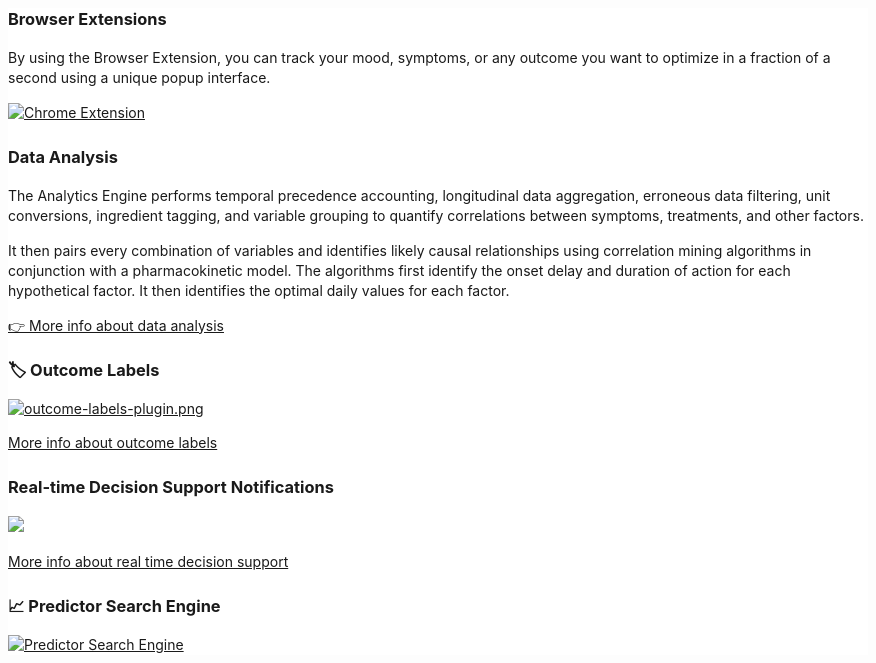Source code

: ### Browser Extensions

[](https://github.com/FDA-AI/FDAi#browser-extensions)

By using the Browser Extension, you can track your mood, symptoms, or any outcome you want to optimize in a fraction of a second using a unique popup interface.

[![Chrome Extension](https://static.crowdsourcingcures.org/dfda/components/browser-extension/browser-extension.png)](https://static.crowdsourcingcures.org/dfda/components/browser-extension/browser-extension.png)

### Data Analysis

[](https://github.com/FDA-AI/FDAi#data-analysis)

The Analytics Engine performs temporal precedence accounting, longitudinal data aggregation, erroneous data filtering, unit conversions, ingredient tagging, and variable grouping to quantify correlations between symptoms, treatments, and other factors.

It then pairs every combination of variables and identifies likely causal relationships using correlation mining algorithms in conjunction with a pharmacokinetic model. The algorithms first identify the onset delay and duration of action for each hypothetical factor. It then identifies the optimal daily values for each factor.

[👉 More info about data analysis](https://static.crowdsourcingcures.org/dfda/components/data-analysis/data-analysis.md)

### 🏷 Outcome Labels

[](https://github.com/FDA-AI/FDAi#-outcome-labels)

[![outcome-labels-plugin.png](https://static.crowdsourcingcures.org/dfda/components/outcome-labels/outcome-labels.png)](https://static.crowdsourcingcures.org/dfda/components/outcome-labels/outcome-labels.png)

[More info about outcome labels](https://static.crowdsourcingcures.org/dfda/components/outcome-labels/outcome-labels.md)

### Real-time Decision Support Notifications

[](https://github.com/FDA-AI/FDAi#real-time-decision-support-notifications)

[![](https://static.crowdsourcingcures.org/dfda/components/decision-support-notifications/notifications-screenshot-slide.png)](https://static.crowdsourcingcures.org/dfda/components/decision-support-notifications/notifications-screenshot-slide.png)

[More info about real time decision support](https://static.crowdsourcingcures.org/dfda/components/outcome-labels/outcome-labels.md)

### 📈 Predictor Search Engine

[](https://github.com/FDA-AI/FDAi#-predictor-search-engine)

[![Predictor Search Engine](https://static.crowdsourcingcures.org/dfda/components/predictor-search-engine/predictor-search-simple-list-zoom.png)](https://static.crowdsourcingcures.org/dfda/components/predictor-search-engine/predictor-search-engine.md)
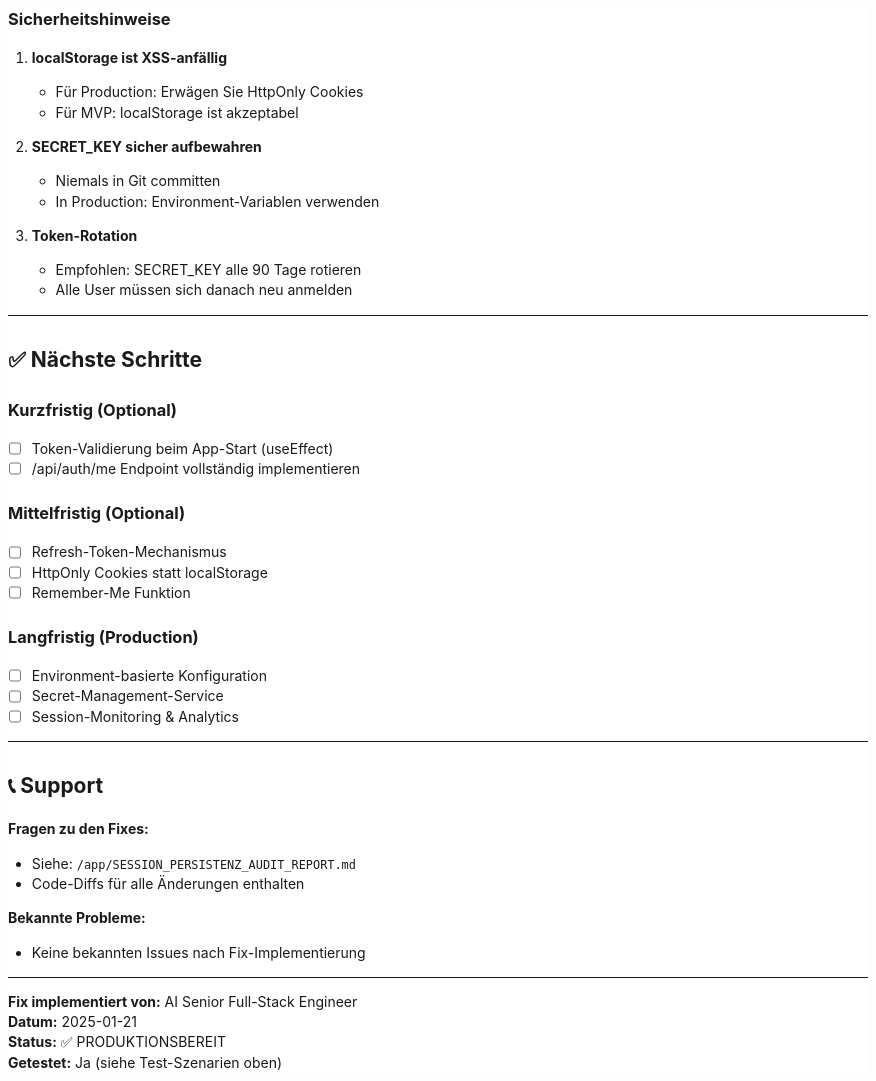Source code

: ### Sicherheitshinweise

1. **localStorage ist XSS-anfällig**
   - Für Production: Erwägen Sie HttpOnly Cookies
   - Für MVP: localStorage ist akzeptabel

2. **SECRET_KEY sicher aufbewahren**
   - Niemals in Git committen
   - In Production: Environment-Variablen verwenden

3. **Token-Rotation**
   - Empfohlen: SECRET_KEY alle 90 Tage rotieren
   - Alle User müssen sich danach neu anmelden

---

## ✅ Nächste Schritte

### Kurzfristig (Optional)
- [ ] Token-Validierung beim App-Start (useEffect)
- [ ] /api/auth/me Endpoint vollständig implementieren

### Mittelfristig (Optional)
- [ ] Refresh-Token-Mechanismus
- [ ] HttpOnly Cookies statt localStorage
- [ ] Remember-Me Funktion

### Langfristig (Production)
- [ ] Environment-basierte Konfiguration
- [ ] Secret-Management-Service
- [ ] Session-Monitoring & Analytics

---

## 📞 Support

**Fragen zu den Fixes:**
- Siehe: `/app/SESSION_PERSISTENZ_AUDIT_REPORT.md`
- Code-Diffs für alle Änderungen enthalten

**Bekannte Probleme:**
- Keine bekannten Issues nach Fix-Implementierung

---

**Fix implementiert von:** AI Senior Full-Stack Engineer  
**Datum:** 2025-01-21  
**Status:** ✅ PRODUKTIONSBEREIT  
**Getestet:** Ja (siehe Test-Szenarien oben)

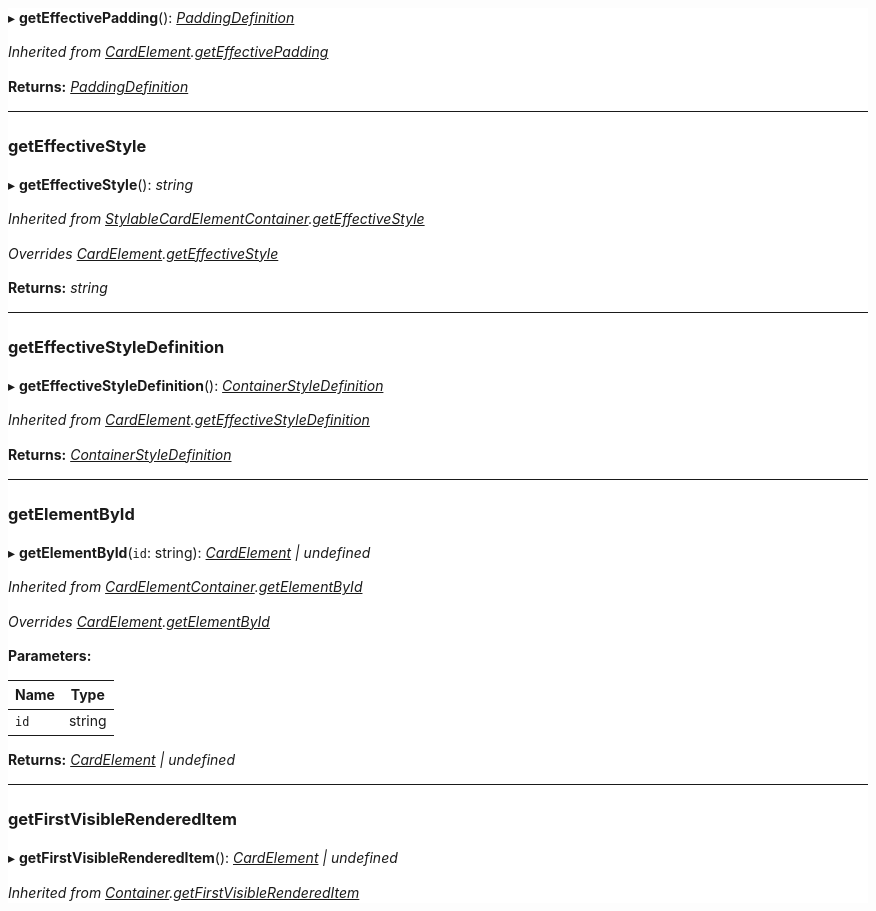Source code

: ▸ **getEffectivePadding**(): *[PaddingDefinition](paddingdefinition.md)*

*Inherited from [CardElement](cardelement.md).[getEffectivePadding](cardelement.md#geteffectivepadding)*

**Returns:** *[PaddingDefinition](paddingdefinition.md)*

___

###  getEffectiveStyle

▸ **getEffectiveStyle**(): *string*

*Inherited from [StylableCardElementContainer](stylablecardelementcontainer.md).[getEffectiveStyle](stylablecardelementcontainer.md#geteffectivestyle)*

*Overrides [CardElement](cardelement.md).[getEffectiveStyle](cardelement.md#geteffectivestyle)*

**Returns:** *string*

___

###  getEffectiveStyleDefinition

▸ **getEffectiveStyleDefinition**(): *[ContainerStyleDefinition](containerstyledefinition.md)*

*Inherited from [CardElement](cardelement.md).[getEffectiveStyleDefinition](cardelement.md#geteffectivestyledefinition)*

**Returns:** *[ContainerStyleDefinition](containerstyledefinition.md)*

___

###  getElementById

▸ **getElementById**(`id`: string): *[CardElement](cardelement.md) | undefined*

*Inherited from [CardElementContainer](cardelementcontainer.md).[getElementById](cardelementcontainer.md#getelementbyid)*

*Overrides [CardElement](cardelement.md).[getElementById](cardelement.md#getelementbyid)*

**Parameters:**

Name | Type |
------ | ------ |
`id` | string |

**Returns:** *[CardElement](cardelement.md) | undefined*

___

###  getFirstVisibleRenderedItem

▸ **getFirstVisibleRenderedItem**(): *[CardElement](cardelement.md) | undefined*

*Inherited from [Container](container.md).[getFirstVisibleRenderedItem](container.md#getfirstvisiblerendereditem)*
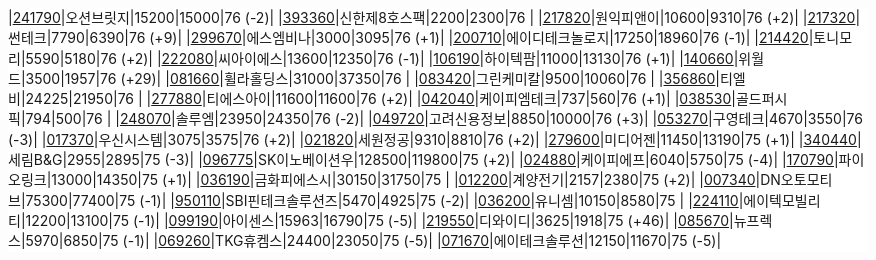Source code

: |[241790](https://finance.daum.net/quotes/A241790)|오션브릿지|15200|15000|76 (-2)|
|[393360](https://finance.daum.net/quotes/A393360)|신한제8호스팩|2200|2300|76 |
|[217820](https://finance.daum.net/quotes/A217820)|원익피앤이|10600|9310|76 (+2)|
|[217320](https://finance.daum.net/quotes/A217320)|썬테크|7790|6390|76 (+9)|
|[299670](https://finance.daum.net/quotes/A299670)|에스엠비나|3000|3095|76 (+1)|
|[200710](https://finance.daum.net/quotes/A200710)|에이디테크놀로지|17250|18960|76 (-1)|
|[214420](https://finance.daum.net/quotes/A214420)|토니모리|5590|5180|76 (+2)|
|[222080](https://finance.daum.net/quotes/A222080)|씨아이에스|13600|12350|76 (-1)|
|[106190](https://finance.daum.net/quotes/A106190)|하이텍팜|11000|13130|76 (+1)|
|[140660](https://finance.daum.net/quotes/A140660)|위월드|3500|1957|76 (+29)|
|[081660](https://finance.daum.net/quotes/A081660)|휠라홀딩스|31000|37350|76 |
|[083420](https://finance.daum.net/quotes/A083420)|그린케미칼|9500|10060|76 |
|[356860](https://finance.daum.net/quotes/A356860)|티엘비|24225|21950|76 |
|[277880](https://finance.daum.net/quotes/A277880)|티에스아이|11600|11600|76 (+2)|
|[042040](https://finance.daum.net/quotes/A042040)|케이피엠테크|737|560|76 (+1)|
|[038530](https://finance.daum.net/quotes/A038530)|골드퍼시픽|794|500|76 |
|[248070](https://finance.daum.net/quotes/A248070)|솔루엠|23950|24350|76 (-2)|
|[049720](https://finance.daum.net/quotes/A049720)|고려신용정보|8850|10000|76 (+3)|
|[053270](https://finance.daum.net/quotes/A053270)|구영테크|4670|3550|76 (-3)|
|[017370](https://finance.daum.net/quotes/A017370)|우신시스템|3075|3575|76 (+2)|
|[021820](https://finance.daum.net/quotes/A021820)|세원정공|9310|8810|76 (+2)|
|[279600](https://finance.daum.net/quotes/A279600)|미디어젠|11450|13190|75 (+1)|
|[340440](https://finance.daum.net/quotes/A340440)|세림B&G|2955|2895|75 (-3)|
|[096775](https://finance.daum.net/quotes/A096775)|SK이노베이션우|128500|119800|75 (+2)|
|[024880](https://finance.daum.net/quotes/A024880)|케이피에프|6040|5750|75 (-4)|
|[170790](https://finance.daum.net/quotes/A170790)|파이오링크|13000|14350|75 (+1)|
|[036190](https://finance.daum.net/quotes/A036190)|금화피에스시|30150|31750|75 |
|[012200](https://finance.daum.net/quotes/A012200)|계양전기|2157|2380|75 (+2)|
|[007340](https://finance.daum.net/quotes/A007340)|DN오토모티브|75300|77400|75 (-1)|
|[950110](https://finance.daum.net/quotes/A950110)|SBI핀테크솔루션즈|5470|4925|75 (-2)|
|[036200](https://finance.daum.net/quotes/A036200)|유니셈|10150|8580|75 |
|[224110](https://finance.daum.net/quotes/A224110)|에이텍모빌리티|12200|13100|75 (-1)|
|[099190](https://finance.daum.net/quotes/A099190)|아이센스|15963|16790|75 (-5)|
|[219550](https://finance.daum.net/quotes/A219550)|디와이디|3625|1918|75 (+46)|
|[085670](https://finance.daum.net/quotes/A085670)|뉴프렉스|5970|6850|75 (-1)|
|[069260](https://finance.daum.net/quotes/A069260)|TKG휴켐스|24400|23050|75 (-5)|
|[071670](https://finance.daum.net/quotes/A071670)|에이테크솔루션|12150|11670|75 (-5)|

***

TASK TO COMPLETE –
Only lines containing "getFirstVisibleRenderedItem" belong in the answer; copy every such line from the records.

OUTPUT BELOW –
###  getFirstVisibleRenderedItem
▸ **getFirstVisibleRenderedItem**(): *[CardElement](cardelement.md) | undefined*
*Inherited from [Container](container.md).[getFirstVisibleRenderedItem](container.md#getfirstvisiblerendereditem)*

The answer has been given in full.